KANSAS CITY, MO (KCTV) -

Homelessness in Waldo has been a problem. So much so, Kansas City police made it a mission to find a permanent solution.

After six months of work, it appears police may have succeeded Monday night.

A homeless camp had taken root back in the summer at Sunnyside Park in some trees along the park's edge.  That was when officers Charles Owen and Jason Cote started coming by.

"There was a lot of pornographic materials, sex toys, there were some things that we thought might be stolen merchandise," Cote said.  "I contacted parks and rec, and within two weeks, they were out here and they had everything cleaned out."
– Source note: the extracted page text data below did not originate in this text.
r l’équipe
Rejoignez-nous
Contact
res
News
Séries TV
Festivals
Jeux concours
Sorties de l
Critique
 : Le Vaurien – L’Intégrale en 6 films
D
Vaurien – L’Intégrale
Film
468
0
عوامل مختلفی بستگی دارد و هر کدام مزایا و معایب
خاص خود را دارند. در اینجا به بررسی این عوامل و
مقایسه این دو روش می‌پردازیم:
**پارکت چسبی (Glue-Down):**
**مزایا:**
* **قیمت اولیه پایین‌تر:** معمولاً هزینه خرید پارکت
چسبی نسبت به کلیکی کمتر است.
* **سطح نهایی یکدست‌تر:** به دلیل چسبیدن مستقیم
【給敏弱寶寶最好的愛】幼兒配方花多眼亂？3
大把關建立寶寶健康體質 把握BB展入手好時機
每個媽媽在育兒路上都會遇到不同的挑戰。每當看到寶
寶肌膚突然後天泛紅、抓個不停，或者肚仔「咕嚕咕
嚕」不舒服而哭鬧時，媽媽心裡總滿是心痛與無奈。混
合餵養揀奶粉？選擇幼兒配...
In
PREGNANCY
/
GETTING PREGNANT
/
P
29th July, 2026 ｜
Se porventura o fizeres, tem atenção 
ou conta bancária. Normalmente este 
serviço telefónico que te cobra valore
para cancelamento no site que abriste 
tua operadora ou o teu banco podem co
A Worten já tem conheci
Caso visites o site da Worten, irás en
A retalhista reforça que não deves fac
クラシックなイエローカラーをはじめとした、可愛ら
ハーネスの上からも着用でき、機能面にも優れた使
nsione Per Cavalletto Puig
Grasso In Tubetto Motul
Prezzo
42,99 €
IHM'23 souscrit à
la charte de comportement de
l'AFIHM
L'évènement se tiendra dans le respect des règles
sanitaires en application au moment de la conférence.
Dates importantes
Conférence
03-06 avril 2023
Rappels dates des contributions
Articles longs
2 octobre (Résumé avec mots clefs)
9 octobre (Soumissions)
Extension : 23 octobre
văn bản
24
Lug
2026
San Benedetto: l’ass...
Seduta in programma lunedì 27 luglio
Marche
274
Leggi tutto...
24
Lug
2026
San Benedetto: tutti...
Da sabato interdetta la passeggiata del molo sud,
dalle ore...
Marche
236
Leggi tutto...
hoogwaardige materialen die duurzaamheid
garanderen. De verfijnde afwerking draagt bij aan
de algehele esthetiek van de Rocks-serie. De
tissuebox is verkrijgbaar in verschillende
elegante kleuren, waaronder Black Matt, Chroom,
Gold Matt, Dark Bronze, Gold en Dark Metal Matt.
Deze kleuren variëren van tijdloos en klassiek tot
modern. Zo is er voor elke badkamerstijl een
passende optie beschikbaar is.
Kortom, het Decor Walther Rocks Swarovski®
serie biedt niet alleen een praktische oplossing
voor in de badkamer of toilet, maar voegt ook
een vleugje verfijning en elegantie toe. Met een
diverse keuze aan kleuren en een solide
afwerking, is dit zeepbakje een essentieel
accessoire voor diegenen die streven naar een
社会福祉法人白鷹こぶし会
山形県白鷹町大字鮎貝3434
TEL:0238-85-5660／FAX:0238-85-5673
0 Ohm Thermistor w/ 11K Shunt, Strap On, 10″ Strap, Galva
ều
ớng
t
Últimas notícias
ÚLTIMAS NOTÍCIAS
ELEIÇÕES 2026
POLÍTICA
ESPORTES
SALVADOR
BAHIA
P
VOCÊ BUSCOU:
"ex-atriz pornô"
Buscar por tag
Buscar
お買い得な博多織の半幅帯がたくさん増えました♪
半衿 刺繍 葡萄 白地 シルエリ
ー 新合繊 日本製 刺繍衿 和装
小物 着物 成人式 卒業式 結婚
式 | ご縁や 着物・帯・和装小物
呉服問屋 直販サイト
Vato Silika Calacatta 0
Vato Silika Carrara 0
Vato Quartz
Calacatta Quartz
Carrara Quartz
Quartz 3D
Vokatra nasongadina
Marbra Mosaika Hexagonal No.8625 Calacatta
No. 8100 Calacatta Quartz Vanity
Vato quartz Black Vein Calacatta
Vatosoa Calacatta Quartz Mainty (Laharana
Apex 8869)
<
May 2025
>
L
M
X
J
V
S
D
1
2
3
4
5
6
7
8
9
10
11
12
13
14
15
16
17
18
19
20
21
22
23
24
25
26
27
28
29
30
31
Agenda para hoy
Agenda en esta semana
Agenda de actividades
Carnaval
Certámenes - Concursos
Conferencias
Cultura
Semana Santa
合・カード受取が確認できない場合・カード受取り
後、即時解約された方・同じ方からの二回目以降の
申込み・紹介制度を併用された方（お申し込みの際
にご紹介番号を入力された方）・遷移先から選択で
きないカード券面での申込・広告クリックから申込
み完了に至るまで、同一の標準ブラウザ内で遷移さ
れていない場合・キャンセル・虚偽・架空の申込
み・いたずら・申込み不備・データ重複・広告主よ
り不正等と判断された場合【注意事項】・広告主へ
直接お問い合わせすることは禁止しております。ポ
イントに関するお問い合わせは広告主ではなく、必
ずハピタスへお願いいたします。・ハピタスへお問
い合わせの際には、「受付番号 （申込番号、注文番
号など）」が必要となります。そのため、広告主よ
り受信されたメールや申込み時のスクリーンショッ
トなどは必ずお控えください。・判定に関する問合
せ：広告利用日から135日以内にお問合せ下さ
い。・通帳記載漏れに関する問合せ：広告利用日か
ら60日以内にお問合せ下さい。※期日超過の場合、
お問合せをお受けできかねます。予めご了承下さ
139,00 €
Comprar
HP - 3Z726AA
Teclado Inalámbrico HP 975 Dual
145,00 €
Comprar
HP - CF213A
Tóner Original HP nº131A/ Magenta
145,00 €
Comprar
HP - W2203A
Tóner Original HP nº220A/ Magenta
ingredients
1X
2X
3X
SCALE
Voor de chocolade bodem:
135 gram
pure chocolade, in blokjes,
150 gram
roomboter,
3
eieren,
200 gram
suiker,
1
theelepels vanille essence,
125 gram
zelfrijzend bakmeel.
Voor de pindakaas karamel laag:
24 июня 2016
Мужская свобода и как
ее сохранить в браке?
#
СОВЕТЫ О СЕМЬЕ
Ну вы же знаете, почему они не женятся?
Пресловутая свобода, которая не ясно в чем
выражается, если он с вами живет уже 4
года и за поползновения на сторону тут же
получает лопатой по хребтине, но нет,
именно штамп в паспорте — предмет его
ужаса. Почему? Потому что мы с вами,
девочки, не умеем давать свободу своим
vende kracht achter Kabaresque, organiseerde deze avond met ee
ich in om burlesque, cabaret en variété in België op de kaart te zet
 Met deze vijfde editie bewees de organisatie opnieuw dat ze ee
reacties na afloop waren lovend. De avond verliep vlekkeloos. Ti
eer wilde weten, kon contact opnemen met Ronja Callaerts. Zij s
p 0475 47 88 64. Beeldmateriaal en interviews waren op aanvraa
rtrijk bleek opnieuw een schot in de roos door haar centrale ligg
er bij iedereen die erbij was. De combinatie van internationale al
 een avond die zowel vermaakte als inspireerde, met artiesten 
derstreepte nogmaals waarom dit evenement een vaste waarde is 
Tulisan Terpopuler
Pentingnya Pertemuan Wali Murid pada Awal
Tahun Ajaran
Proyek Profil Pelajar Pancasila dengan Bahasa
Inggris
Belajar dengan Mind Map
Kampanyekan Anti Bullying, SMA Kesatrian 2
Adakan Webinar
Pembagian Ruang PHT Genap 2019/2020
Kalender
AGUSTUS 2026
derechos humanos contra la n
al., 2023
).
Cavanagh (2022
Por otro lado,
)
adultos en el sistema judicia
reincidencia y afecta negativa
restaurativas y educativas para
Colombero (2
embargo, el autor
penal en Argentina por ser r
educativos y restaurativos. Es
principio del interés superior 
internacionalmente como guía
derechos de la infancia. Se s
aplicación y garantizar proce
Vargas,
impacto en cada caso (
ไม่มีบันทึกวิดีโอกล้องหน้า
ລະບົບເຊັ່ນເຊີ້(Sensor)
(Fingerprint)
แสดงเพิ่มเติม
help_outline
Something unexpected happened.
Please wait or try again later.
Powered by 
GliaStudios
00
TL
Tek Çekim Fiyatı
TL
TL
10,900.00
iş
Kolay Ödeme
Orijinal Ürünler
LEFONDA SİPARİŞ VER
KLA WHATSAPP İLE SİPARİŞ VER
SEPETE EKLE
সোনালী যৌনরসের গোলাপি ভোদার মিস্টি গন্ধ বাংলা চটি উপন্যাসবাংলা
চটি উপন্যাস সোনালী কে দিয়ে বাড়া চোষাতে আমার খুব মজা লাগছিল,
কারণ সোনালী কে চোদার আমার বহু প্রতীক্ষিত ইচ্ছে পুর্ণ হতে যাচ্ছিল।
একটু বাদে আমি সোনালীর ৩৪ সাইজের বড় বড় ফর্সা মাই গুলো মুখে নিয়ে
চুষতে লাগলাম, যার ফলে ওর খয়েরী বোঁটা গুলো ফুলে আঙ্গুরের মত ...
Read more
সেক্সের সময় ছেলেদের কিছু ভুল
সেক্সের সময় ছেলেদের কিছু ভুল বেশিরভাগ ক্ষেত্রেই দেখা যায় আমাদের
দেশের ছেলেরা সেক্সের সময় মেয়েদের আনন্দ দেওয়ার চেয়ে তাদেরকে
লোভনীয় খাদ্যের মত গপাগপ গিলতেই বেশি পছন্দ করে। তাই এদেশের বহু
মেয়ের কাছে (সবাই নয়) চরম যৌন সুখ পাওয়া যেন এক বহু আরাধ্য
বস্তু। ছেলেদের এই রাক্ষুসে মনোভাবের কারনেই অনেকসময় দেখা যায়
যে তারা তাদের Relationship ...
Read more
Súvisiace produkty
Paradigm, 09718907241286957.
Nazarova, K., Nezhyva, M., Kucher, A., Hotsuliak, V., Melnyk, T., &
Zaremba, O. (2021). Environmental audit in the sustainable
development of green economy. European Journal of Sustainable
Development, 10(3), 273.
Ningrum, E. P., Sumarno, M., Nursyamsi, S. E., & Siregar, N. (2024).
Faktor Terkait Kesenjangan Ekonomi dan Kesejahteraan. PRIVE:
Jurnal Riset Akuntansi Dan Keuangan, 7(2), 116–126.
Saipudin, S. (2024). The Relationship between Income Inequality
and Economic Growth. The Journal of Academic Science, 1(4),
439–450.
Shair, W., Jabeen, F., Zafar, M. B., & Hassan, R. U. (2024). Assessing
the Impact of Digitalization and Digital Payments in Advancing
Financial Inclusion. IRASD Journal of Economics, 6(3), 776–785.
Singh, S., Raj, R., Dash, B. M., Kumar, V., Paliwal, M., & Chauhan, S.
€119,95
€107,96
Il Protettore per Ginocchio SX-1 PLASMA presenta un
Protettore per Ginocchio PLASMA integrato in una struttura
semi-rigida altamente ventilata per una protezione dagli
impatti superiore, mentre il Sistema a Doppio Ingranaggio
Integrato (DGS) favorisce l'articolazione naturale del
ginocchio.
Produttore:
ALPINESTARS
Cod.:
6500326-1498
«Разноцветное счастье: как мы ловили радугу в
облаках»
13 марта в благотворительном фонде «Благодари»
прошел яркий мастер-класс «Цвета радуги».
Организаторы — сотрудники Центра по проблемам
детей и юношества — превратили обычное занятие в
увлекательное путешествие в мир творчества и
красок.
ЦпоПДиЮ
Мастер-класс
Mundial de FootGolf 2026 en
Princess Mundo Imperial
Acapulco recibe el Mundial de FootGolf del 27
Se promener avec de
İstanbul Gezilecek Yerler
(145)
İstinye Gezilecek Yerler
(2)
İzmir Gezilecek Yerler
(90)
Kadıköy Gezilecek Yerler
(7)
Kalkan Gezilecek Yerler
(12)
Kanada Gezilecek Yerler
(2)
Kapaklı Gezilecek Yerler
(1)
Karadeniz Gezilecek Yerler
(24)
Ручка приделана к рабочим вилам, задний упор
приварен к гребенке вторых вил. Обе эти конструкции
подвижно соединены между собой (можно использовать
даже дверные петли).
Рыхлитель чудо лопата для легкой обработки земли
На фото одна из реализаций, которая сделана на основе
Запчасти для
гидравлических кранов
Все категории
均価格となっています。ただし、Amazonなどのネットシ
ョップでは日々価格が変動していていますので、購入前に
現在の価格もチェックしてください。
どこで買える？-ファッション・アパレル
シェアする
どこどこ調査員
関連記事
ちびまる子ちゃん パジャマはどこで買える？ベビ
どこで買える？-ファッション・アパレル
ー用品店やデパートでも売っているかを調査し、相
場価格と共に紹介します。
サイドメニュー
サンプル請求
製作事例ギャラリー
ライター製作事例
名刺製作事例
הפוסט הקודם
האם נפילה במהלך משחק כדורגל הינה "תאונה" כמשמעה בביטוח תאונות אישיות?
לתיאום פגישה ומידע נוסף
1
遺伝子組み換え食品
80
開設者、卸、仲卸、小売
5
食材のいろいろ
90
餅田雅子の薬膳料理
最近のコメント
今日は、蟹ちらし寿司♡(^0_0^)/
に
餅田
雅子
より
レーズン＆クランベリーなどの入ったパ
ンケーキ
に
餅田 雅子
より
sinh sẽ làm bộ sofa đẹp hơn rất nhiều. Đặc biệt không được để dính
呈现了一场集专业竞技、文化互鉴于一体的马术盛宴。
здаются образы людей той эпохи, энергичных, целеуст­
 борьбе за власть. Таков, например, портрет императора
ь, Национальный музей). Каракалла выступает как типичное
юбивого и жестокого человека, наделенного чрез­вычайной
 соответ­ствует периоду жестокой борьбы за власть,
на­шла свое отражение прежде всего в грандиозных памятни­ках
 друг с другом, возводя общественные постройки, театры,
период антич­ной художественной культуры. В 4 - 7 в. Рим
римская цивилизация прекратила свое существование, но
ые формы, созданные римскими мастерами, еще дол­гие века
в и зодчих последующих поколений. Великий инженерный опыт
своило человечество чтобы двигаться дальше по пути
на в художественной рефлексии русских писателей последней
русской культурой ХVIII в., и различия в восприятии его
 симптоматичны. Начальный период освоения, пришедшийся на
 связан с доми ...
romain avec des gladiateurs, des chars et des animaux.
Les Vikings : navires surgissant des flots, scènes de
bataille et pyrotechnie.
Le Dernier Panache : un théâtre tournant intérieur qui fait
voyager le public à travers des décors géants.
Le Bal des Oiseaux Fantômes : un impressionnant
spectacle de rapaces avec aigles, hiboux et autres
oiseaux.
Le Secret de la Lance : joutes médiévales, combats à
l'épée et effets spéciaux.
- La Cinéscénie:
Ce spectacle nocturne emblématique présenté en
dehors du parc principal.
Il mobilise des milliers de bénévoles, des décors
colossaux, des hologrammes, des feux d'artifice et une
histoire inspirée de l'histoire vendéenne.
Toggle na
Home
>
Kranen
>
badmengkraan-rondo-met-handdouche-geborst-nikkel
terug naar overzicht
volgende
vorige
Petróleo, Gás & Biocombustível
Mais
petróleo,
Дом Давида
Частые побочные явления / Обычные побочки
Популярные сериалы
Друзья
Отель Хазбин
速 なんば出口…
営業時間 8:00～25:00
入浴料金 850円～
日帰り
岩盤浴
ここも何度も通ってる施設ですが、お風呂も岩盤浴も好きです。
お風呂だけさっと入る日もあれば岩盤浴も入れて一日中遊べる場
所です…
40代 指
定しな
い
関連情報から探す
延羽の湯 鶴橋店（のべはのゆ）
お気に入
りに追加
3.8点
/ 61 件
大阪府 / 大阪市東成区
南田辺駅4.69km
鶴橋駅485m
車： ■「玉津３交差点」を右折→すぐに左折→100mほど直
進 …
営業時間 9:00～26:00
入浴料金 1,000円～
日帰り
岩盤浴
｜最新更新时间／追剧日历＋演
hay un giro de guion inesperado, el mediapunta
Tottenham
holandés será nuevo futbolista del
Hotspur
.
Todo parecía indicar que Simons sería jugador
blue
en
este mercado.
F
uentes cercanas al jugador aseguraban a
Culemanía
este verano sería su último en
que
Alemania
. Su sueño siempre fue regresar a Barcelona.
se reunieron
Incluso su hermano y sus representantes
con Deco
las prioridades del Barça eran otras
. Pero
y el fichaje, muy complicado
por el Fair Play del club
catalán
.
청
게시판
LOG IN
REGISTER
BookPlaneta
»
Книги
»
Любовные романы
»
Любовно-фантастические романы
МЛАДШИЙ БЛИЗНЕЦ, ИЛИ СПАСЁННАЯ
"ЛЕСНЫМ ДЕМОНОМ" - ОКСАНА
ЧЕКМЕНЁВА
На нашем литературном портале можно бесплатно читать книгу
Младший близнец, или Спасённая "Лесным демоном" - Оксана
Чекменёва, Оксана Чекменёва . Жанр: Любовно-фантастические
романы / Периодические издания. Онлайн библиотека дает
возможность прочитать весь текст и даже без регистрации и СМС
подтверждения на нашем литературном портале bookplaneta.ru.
Now, the camp is gone. Even many of the trees used for shelter have been cleared.

Cote said there are fewer calls for police, and it is safer for residents to use the park.

The officers didn't just dismantled the shelter, they also connected the homeless living there with resources and agencies that can help.

"There's no reason for us to come in here and write a bunch of tickets to a bunch of people who are down on their luck or just living in the park. If we can come in here, get these folks into shelters, get them into places that will allow them to have some permanent housing, that's our main goal," Cote points out.

It worked for Gaylon Lewis, a veteran who found himself down on his luck and without a home.

Working the with Veteran's Administration, and the reStart program, officers helped move Lewis into an apartment.

"It's a blessing to get inside when I did," Lewis said.

Cote said the next stop is getting flyers out to every officer, so everyone can be prepared to work with the homeless they meet every day.

"These are the forgotten folks. If we can come in here and help these people live a normal, productive life, then they can start contributing to society as well," Cote said.

The flyers are awaiting final approval, but they list all city shelters, as well as services for mental health, substance abuse and homeless veterans.